Has the defendant been enriched?
It is for C to prove, on the balance of probabilities, that D has been enriched. C has failed to discharge that burden. It is not enough to argue that D lived “the high life” in Marbella on the proceeds of RWW’s fraudulent activities. The C has produced no evidence that the £60,000, on leaving D’s accounts, then went back to D eventually, via a series of transactions designed to prevent the money being traced.
Was the enrichment at the expense of the claimant?
Had I found unjust enrichment, I would have found that it was at the expense of the C for what amounted to £50,000 of the £60,000 at the time that the money was transferred to D’s account because C has only proved that it paid £50,000 to D’s account, not the remaining £10,000.

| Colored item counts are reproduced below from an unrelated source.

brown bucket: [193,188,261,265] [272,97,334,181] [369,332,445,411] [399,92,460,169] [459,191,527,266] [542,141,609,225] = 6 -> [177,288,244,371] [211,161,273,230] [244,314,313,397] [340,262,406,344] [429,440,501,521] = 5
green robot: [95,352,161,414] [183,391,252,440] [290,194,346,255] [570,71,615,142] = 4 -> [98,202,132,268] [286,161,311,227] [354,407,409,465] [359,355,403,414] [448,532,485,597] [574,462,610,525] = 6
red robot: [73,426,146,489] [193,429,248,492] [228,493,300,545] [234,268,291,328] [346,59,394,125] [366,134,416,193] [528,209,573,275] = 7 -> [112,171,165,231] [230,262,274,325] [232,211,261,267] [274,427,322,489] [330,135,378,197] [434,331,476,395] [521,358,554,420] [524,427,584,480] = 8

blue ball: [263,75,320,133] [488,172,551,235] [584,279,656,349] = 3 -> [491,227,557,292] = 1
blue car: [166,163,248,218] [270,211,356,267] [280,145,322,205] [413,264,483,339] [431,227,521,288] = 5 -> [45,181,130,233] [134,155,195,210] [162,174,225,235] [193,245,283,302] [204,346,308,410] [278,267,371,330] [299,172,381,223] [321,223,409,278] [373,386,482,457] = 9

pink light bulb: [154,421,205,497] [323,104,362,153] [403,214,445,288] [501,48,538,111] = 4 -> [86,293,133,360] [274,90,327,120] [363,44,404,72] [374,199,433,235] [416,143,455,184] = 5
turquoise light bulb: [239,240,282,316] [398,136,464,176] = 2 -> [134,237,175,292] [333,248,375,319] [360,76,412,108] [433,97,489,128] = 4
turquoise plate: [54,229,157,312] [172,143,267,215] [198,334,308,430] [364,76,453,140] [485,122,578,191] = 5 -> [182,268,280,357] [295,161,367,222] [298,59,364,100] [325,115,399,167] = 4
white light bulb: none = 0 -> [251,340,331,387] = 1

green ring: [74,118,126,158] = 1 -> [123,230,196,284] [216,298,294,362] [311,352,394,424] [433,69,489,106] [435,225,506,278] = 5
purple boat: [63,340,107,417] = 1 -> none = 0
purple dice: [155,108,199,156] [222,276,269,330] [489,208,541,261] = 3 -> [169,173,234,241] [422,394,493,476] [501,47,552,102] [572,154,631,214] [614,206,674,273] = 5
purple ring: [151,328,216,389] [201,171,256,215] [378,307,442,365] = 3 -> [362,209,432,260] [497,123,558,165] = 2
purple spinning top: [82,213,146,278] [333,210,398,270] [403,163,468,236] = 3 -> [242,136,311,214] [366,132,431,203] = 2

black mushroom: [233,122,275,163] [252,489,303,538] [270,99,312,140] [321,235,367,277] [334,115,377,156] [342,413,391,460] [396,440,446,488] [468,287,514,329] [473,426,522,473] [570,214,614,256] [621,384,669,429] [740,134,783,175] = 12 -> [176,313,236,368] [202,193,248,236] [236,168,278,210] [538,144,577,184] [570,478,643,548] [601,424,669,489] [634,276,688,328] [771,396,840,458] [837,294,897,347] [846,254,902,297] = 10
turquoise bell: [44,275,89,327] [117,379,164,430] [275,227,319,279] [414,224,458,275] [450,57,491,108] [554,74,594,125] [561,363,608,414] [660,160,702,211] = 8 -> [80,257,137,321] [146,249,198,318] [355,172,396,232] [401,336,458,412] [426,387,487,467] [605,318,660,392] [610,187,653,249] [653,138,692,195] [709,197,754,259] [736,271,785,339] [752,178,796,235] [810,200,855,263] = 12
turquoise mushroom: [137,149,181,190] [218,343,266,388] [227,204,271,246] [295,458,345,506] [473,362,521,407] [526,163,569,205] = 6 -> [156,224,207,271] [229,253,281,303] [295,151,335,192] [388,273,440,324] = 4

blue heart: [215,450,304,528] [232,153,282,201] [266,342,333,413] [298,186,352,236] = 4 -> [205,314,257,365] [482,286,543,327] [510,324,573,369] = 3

Was the enrichment unjust?
I return to Dargamo for assistance on this aspect of the case and note that the C must identify the unjust factor and that an example of such a factor is given as lack of consideration. In this case, C appears to have transferred the money to D’s account so that RWW would set up a bond for him. There is no evidence before me that RWW did any work at all in setting up such a bond. Given my findings that it was RWW who agreed to set up the bond for C, the evidence before me indicates that there was a lack of consideration on the part of RWW as he was unable to produce important evidence such as the prospectus which he said he had started preparing in relation to the bond. However, RWW is not the defendant in this case so I can go no further than that. What I can say is that there was no lack of consideration on the part of D as he was not involved in the bond.
Are there any defences available to the defendant?
This is irrelevant as C has failed to discharge its burden. D was not enriched and he was not involved with the bond. He has, however, through his complete disregard for his son’s actions indirectly supported his son in his fraudulent activities.
Conclusion
Accordingly, I have no alternative but to dismiss C’s claim.